==== Source
The interaction between environment and agent can be expressed in Python as

# Given an env (environment) and an agent

for episode in range(MAX_EPISODE):
    state = env.reset()

    for t in range(T):
        action = agent.act(state)
        state, reward = env.step(action)
        agent.update(action, state, reward)

        if env.done():

Definition (reward function) The reward function is defined with respect to an episode \(\tau = (s_0, a_0, r_0), ..., (s_T, a_T, r_T)\) the discount ratio \(\gamma\)

\[R(\tau) = r_0 + \gamma r_1 + \gamma^2 r_2 + ... = \sum_{t=1}^T \gamma^t r_t\]

The objective \(J(\pi)\) is the expectations of the returns over many trajectories

\[J(\pi) = \mathbf{E}_{\tau \sim \pi}[R(\tau)]\]

A return \(R_t\) of a trajectory is defined as the discounted sum of award from timestamp \(t\) to the end of the trajectory

\[G_t = \sum_{t'=t}^T \gamma^{t'-t} R'_t\]

where both \(G_t, R_t\) are random variables.


POMDP (partially observable MDP) is a generalization of MDP, which the agent cannot observe the underlying state. it only observes state partially through sensor, so there are two states:

  • observable state: the state observed by the agent
  • internal state: the state inside the environment

This is the actual model in the real-world

3.2. Policies and Value Functions

Definition (policy) A policy \(\pi\) is how an agent produces the action in the environment to maximize the objective, it is a distribution over actions given state \(\pi(a|x)\)

Definition (state value Function) The state value function \(v\) evaluates a state under a certain policy, it evaluates how good or bad a state is

\[v_{\pi}(s) = \mathbf{E}_{\tau \sim \pi}(G_t | S_t = s)\]

Definition (action value function, q) The action value function evaluates a (state, action) pair under a certain policy.
========
==== Record set
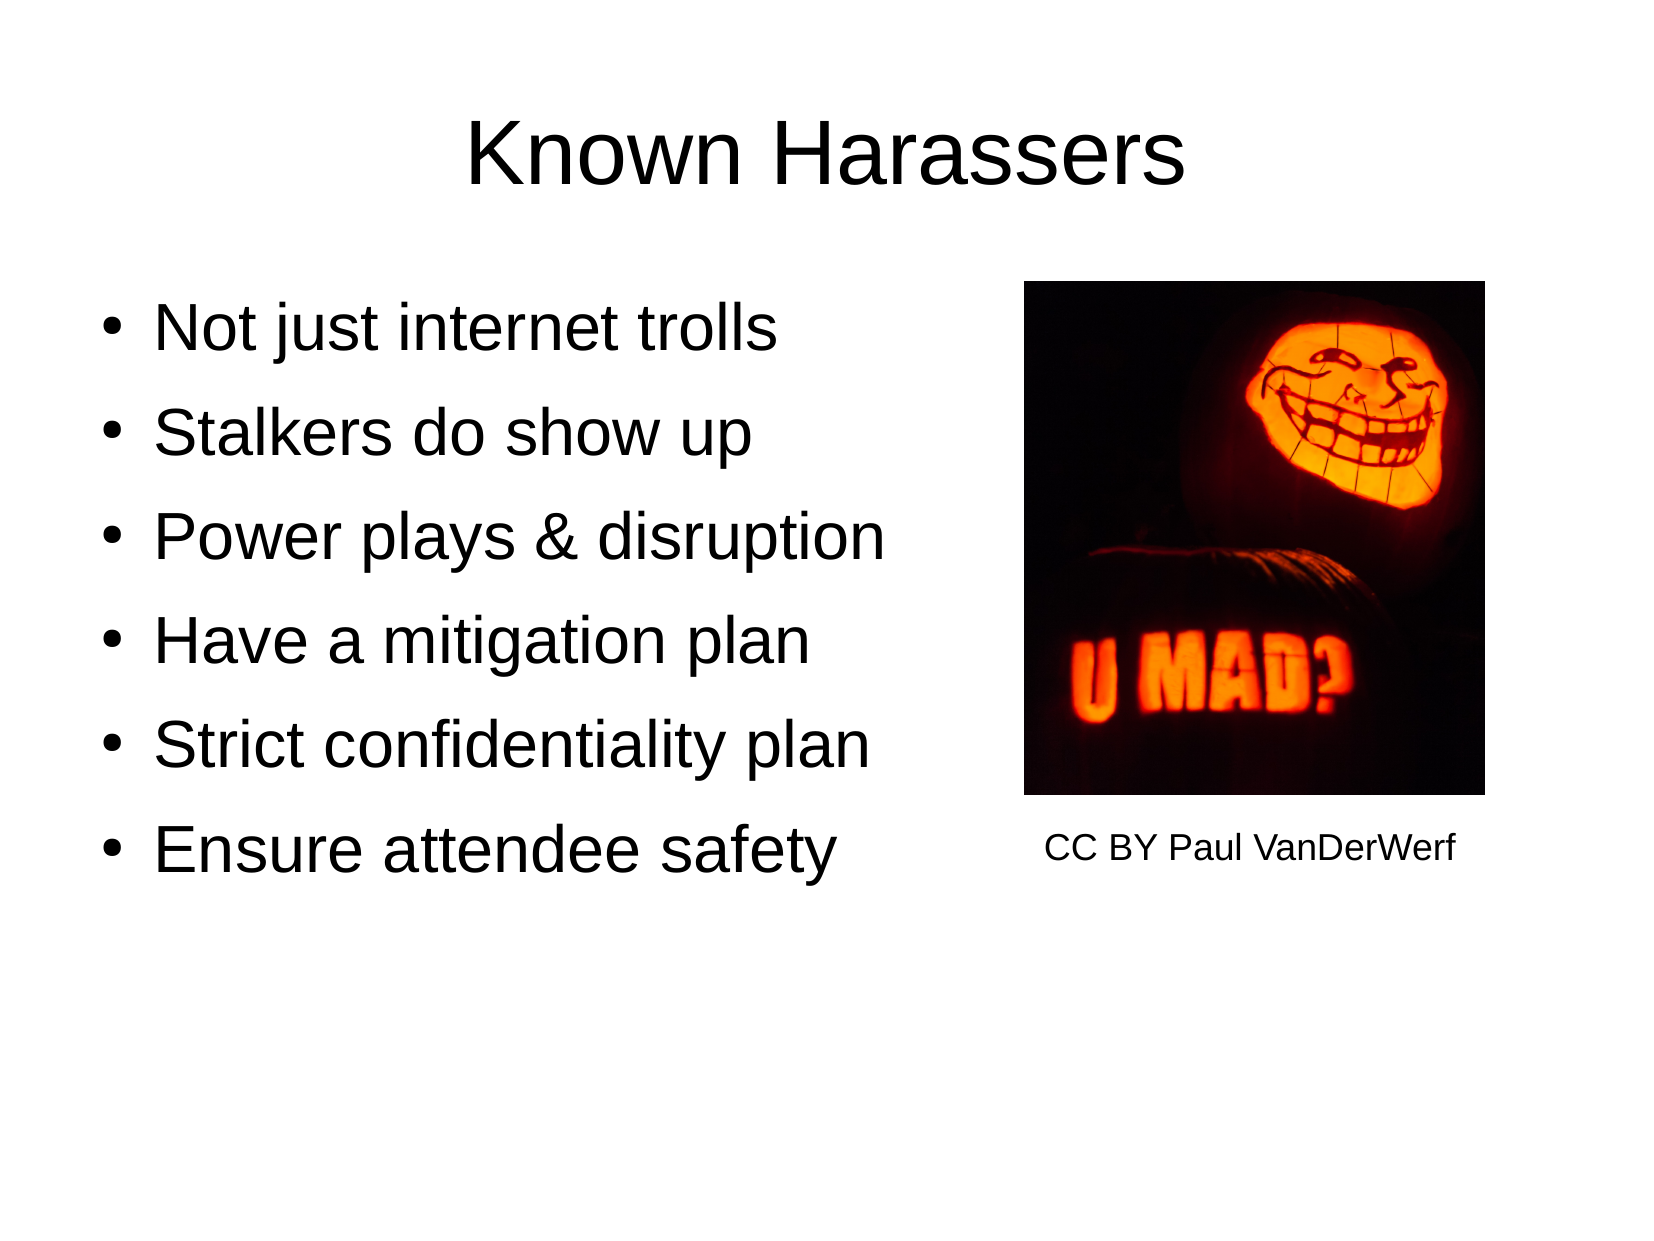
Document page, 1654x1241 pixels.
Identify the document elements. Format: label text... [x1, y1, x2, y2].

text_box CC BY Paul VanDerWerf [1029, 819, 1471, 876]
picture [1024, 281, 1485, 796]
title Known Harassers [82, 49, 1571, 257]
list Not just internet trolls Stalkers do show up Power plays & disruption Have a mitigation plan Strict confidentiality plan Ensure attendee safety [82, 290, 1571, 1010]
========
| Brief |
Copy the part of the reinforcement learning text that begins at the words "Definition (reward function)" and stops after the words "are random variables.".

| Right answer |
Definition (reward function) The reward function is defined with respect to an episode \(\tau = (s_0, a_0, r_0), ..., (s_T, a_T, r_T)\) the discount ratio \(\gamma\)

\[R(\tau) = r_0 + \gamma r_1 + \gamma^2 r_2 + ... = \sum_{t=1}^T \gamma^t r_t\]

The objective \(J(\pi)\) is the expectations of the returns over many trajectories

\[J(\pi) = \mathbf{E}_{\tau \sim \pi}[R(\tau)]\]

A return \(R_t\) of a trajectory is defined as the discounted sum of award from timestamp \(t\) to the end of the trajectory

\[G_t = \sum_{t'=t}^T \gamma^{t'-t} R'_t\]

where both \(G_t, R_t\) are random variables.